> **Required action**
Scan the records for the line containing "trash can [387,202,417,266]". From there through the last line, write out each line exactly.
--- Record excerpts Enclosed Below ---
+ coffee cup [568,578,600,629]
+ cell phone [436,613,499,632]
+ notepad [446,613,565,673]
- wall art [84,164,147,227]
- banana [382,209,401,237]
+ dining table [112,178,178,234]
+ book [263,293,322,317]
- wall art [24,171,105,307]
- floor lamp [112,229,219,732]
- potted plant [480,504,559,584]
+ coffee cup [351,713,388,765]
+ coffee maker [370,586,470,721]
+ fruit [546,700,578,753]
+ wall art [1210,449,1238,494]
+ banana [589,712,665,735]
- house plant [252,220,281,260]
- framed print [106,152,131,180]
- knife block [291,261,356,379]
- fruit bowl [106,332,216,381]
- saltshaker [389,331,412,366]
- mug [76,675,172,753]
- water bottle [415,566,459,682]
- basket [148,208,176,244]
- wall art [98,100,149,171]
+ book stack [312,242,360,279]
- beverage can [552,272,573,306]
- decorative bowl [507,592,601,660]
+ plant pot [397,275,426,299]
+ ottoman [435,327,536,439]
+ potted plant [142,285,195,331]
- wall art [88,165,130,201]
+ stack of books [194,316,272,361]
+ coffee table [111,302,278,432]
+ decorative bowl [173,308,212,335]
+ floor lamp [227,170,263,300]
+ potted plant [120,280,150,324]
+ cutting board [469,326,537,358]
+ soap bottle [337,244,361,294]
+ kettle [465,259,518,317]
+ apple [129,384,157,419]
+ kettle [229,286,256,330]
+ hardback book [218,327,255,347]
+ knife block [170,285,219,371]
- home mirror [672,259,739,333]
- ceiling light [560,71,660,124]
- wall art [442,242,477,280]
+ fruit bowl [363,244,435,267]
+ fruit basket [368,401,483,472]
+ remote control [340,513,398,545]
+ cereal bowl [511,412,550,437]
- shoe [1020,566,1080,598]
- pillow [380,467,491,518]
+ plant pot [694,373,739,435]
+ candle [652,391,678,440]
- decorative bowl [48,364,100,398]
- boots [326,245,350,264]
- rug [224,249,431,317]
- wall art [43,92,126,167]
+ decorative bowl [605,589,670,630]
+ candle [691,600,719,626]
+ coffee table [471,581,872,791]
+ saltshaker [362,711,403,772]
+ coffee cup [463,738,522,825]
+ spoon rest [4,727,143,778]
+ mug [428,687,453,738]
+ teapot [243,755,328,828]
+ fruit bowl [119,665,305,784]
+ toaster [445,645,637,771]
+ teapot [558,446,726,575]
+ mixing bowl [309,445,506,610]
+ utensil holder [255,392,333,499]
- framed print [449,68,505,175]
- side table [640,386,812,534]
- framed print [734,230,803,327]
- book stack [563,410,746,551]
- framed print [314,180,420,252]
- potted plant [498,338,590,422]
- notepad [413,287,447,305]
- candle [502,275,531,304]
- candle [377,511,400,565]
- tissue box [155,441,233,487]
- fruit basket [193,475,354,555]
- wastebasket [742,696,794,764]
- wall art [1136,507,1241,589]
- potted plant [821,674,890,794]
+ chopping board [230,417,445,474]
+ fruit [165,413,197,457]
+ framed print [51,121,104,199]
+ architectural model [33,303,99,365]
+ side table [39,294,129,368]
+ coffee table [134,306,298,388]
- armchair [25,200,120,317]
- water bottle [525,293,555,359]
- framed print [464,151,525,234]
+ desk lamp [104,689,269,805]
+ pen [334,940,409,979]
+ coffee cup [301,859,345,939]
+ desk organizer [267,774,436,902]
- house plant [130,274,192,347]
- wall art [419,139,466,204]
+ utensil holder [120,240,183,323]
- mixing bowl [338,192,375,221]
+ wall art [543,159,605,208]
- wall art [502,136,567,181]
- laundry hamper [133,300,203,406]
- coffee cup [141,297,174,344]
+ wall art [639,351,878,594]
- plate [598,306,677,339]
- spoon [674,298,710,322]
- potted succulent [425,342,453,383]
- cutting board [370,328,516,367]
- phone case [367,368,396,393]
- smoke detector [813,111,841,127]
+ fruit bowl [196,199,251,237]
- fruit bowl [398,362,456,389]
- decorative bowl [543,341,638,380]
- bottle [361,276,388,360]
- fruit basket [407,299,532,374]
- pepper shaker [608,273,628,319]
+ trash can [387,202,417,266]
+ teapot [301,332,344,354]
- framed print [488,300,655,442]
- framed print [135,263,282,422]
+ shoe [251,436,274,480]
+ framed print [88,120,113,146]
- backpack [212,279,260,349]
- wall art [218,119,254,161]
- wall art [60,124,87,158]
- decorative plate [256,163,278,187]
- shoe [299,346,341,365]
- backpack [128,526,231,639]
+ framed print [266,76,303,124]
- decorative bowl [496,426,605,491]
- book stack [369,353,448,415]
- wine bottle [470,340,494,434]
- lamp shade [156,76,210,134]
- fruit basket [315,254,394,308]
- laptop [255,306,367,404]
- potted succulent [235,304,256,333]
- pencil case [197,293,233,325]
--- End of Enclosed Record excerpts ---
> **Output for this exercise**
+ trash can [387,202,417,266]
+ teapot [301,332,344,354]
- framed print [488,300,655,442]
- framed print [135,263,282,422]
+ shoe [251,436,274,480]
+ framed print [88,120,113,146]
- backpack [212,279,260,349]
- wall art [218,119,254,161]
- wall art [60,124,87,158]
- decorative plate [256,163,278,187]
- shoe [299,346,341,365]
- backpack [128,526,231,639]
+ framed print [266,76,303,124]
- decorative bowl [496,426,605,491]
- book stack [369,353,448,415]
- wine bottle [470,340,494,434]
- lamp shade [156,76,210,134]
- fruit basket [315,254,394,308]
- laptop [255,306,367,404]
- potted succulent [235,304,256,333]
- pencil case [197,293,233,325]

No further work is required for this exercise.